The company is an undisputed global market leader in MEHQ BHA, 4-MAP and anisole, and among the top three in other product categories (MEHQ is the largest contributor to sales, accounting for 48 per cent of total revenues). The company holds a 52 per cent global marketshare in this product category and expects this share to expand to 65 per cent in the next 2 to 3 years. The company has similar aspirations in other product categories as well. During the last five years, it has posted a revenue CAGR of 29 per cent due to its strong R&D in the catalytic process, which has brought marketshare gains across product segments as well as higher yields. According to the management, several global markets are still under-penetrated, which will allow it to gain marketshare going forward. It also plans to launch new products in the existing value chain, which will help increase its wallet share with existing customers.
Strong R&D initiatives back robust margins. The company’s R&D initiatives have helped it improve overall productivity by optimizing use of raw material and limiting effluents from processes. Its alternate chemistry and in-house catalysis have allowed better conversion rates from phenol to anisole and from anisole to MEHQ, resulting in higher product yields. The company manufactures anisole via the vapour-phase technology, which discharges only water, thus reducing the cost involved in treating effluents. The starting price point of raw materials is lower for the company. This helps it operate at a higher gross margin than its peers and allows it to bear fluctuations in raw material. Notably, it had a gross margin of 69.2 per cent in fiscal 2020, which has shot up to 75.9 per cent in fiscal 2021.

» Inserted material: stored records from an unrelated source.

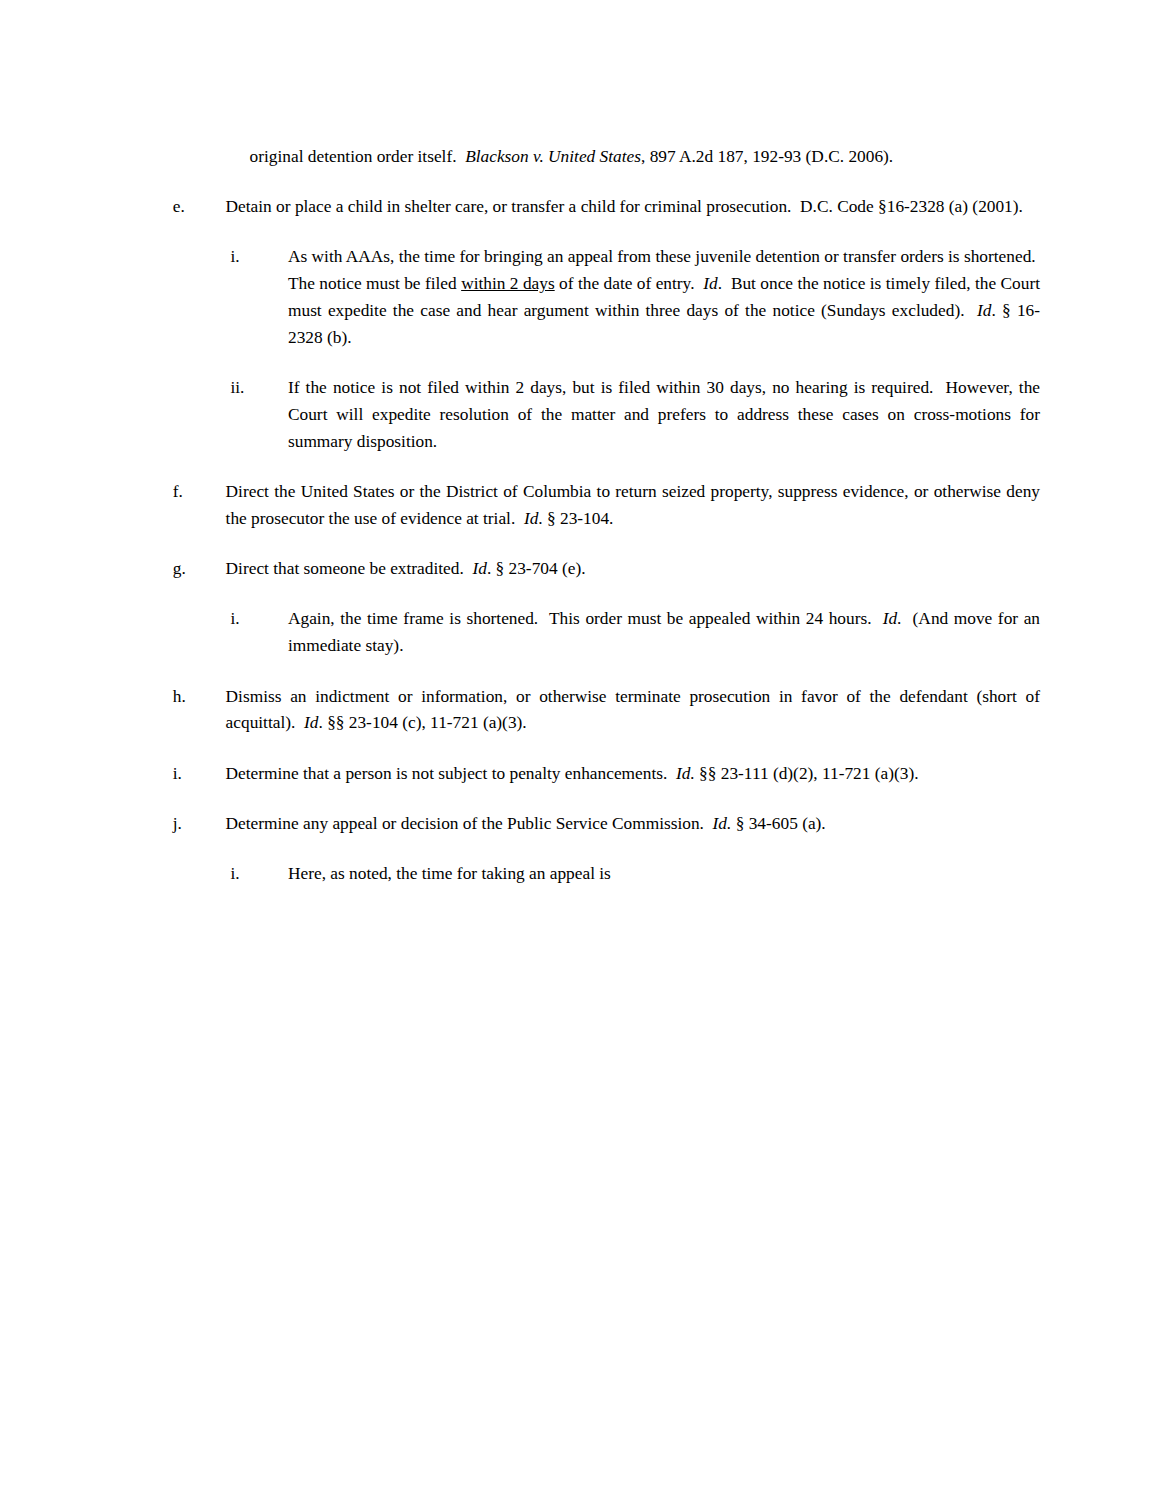original detention order itself. Blackson v. United States, 897 A.2d 187, 192-93 (D.C. 2006).
e.
Detain or place a child in shelter care, or transfer a child for criminal prosecution. D.C. Code §16-2328 (a) (2001).
i.
As with AAAs, the time for bringing an appeal from these juvenile detention or transfer orders is shortened. The notice must be filed within 2 days of the date of entry. Id. But once the notice is timely filed, the Court must expedite the case and hear argument within three days of the notice (Sundays excluded). Id. § 16-2328 (b).
ii.
If the notice is not filed within 2 days, but is filed within 30 days, no hearing is required. However, the Court will expedite resolution of the matter and prefers to address these cases on cross-motions for summary disposition.
f.
Direct the United States or the District of Columbia to return seized property, suppress evidence, or otherwise deny the prosecutor the use of evidence at trial. Id. § 23-104.
g.
Direct that someone be extradited. Id. § 23-704 (e).
i.
Again, the time frame is shortened. This order must be appealed within 24 hours. Id. (And move for an immediate stay).
h.
Dismiss an indictment or information, or otherwise terminate prosecution in favor of the defendant (short of acquittal). Id. §§ 23-104 (c), 11-721 (a)(3).
i.
Determine that a person is not subject to penalty enhancements. Id. §§ 23-111 (d)(2), 11-721 (a)(3).
j.
Determine any appeal or decision of the Public Service Commission. Id. § 34-605 (a).
i.
Here, as noted, the time for taking an appeal is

With a view to meeting the rising demand for its products in its existing and new markets and raising its marketshare, the company has planned an ambitious Rs 400-crore expansion programme to set up manufacturing facilities 3 and 4 near the existing two facilities at Kurkumbh. Thus, the manufacturing capacity, which was doubled to 29,900 mtpa between 2017 and 2021, will be raised further to 50,000 mtpa by fiscal 2023 with the commissioning of facility 3 by the end of the third quarter of fiscal 2022 and facility 4 by the end of fiscal 2023. In order to implement this expansion path, the company has entered into an agreement to acquire plot No. D-2 MIDC at Kurkumbh, admeasuring 32,681.50 sq metres, along with a 14,065 sq metre building, from Samrat Pulp and Paper Pvt Ltd for a consideration of Rs 32.01 crore.
Little wonder that the company’s stocks, which were offered at around Rs 800 per piece in July 2021, are now quoted around Rs 2590. Viewed in the context of the rising marketshare of the company’s products, the upswing in profit margins and an ambitious expansion programme, the stock price will remain strong and move up further in the coming years. Discerning investors should include this stock in their portfolio so that they can reap a rich harvest going ahead.